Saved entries
__________________________________________________
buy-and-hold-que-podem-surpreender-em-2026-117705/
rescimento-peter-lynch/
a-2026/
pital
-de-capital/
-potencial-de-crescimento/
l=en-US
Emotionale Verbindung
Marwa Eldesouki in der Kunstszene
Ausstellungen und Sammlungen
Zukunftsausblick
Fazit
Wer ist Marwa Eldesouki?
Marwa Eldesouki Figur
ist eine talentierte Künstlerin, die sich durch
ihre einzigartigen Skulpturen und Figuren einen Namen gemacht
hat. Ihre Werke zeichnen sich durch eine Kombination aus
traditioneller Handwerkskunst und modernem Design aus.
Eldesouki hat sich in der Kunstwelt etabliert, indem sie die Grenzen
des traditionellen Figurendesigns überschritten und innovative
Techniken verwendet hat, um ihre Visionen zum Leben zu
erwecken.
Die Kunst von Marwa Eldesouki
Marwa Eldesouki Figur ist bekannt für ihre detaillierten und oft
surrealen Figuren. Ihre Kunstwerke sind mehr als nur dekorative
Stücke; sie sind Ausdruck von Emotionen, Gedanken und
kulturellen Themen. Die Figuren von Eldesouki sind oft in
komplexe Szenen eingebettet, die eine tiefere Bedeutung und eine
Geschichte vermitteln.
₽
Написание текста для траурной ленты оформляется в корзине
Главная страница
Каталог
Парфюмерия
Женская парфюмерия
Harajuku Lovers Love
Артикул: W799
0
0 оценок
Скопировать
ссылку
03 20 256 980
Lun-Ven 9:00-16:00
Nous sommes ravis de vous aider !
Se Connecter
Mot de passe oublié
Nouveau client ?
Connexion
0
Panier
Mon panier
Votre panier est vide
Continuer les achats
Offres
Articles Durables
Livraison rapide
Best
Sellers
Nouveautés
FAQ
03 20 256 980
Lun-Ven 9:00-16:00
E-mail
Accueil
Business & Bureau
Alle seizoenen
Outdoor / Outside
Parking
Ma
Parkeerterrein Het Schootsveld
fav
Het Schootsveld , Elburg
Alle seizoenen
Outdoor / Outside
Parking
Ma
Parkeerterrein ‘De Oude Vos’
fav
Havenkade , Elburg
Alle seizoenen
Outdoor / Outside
__________________________________________________
Restate the records, all of them, precisely as written.

→ Exercise response
buy-and-hold-que-podem-surpreender-em-2026-117705/
rescimento-peter-lynch/
a-2026/
pital
-de-capital/
-potencial-de-crescimento/
l=en-US
Emotionale Verbindung
Marwa Eldesouki in der Kunstszene
Ausstellungen und Sammlungen
Zukunftsausblick
Fazit
Wer ist Marwa Eldesouki?
Marwa Eldesouki Figur
ist eine talentierte Künstlerin, die sich durch
ihre einzigartigen Skulpturen und Figuren einen Namen gemacht
hat. Ihre Werke zeichnen sich durch eine Kombination aus
traditioneller Handwerkskunst und modernem Design aus.
Eldesouki hat sich in der Kunstwelt etabliert, indem sie die Grenzen
des traditionellen Figurendesigns überschritten und innovative
Techniken verwendet hat, um ihre Visionen zum Leben zu
erwecken.
Die Kunst von Marwa Eldesouki
Marwa Eldesouki Figur ist bekannt für ihre detaillierten und oft
surrealen Figuren. Ihre Kunstwerke sind mehr als nur dekorative
Stücke; sie sind Ausdruck von Emotionen, Gedanken und
kulturellen Themen. Die Figuren von Eldesouki sind oft in
komplexe Szenen eingebettet, die eine tiefere Bedeutung und eine
Geschichte vermitteln.
₽
Написание текста для траурной ленты оформляется в корзине
Главная страница
Каталог
Парфюмерия
Женская парфюмерия
Harajuku Lovers Love
Артикул: W799
0
0 оценок
Скопировать
ссылку
03 20 256 980
Lun-Ven 9:00-16:00
Nous sommes ravis de vous aider !
Se Connecter
Mot de passe oublié
Nouveau client ?
Connexion
0
Panier
Mon panier
Votre panier est vide
Continuer les achats
Offres
Articles Durables
Livraison rapide
Best
Sellers
Nouveautés
FAQ
03 20 256 980
Lun-Ven 9:00-16:00
E-mail
Accueil
Business & Bureau
Alle seizoenen
Outdoor / Outside
Parking
Ma
Parkeerterrein Het Schootsveld
fav
Het Schootsveld , Elburg
Alle seizoenen
Outdoor / Outside
Parking
Ma
Parkeerterrein ‘De Oude Vos’
fav
Havenkade , Elburg
Alle seizoenen
Outdoor / Outside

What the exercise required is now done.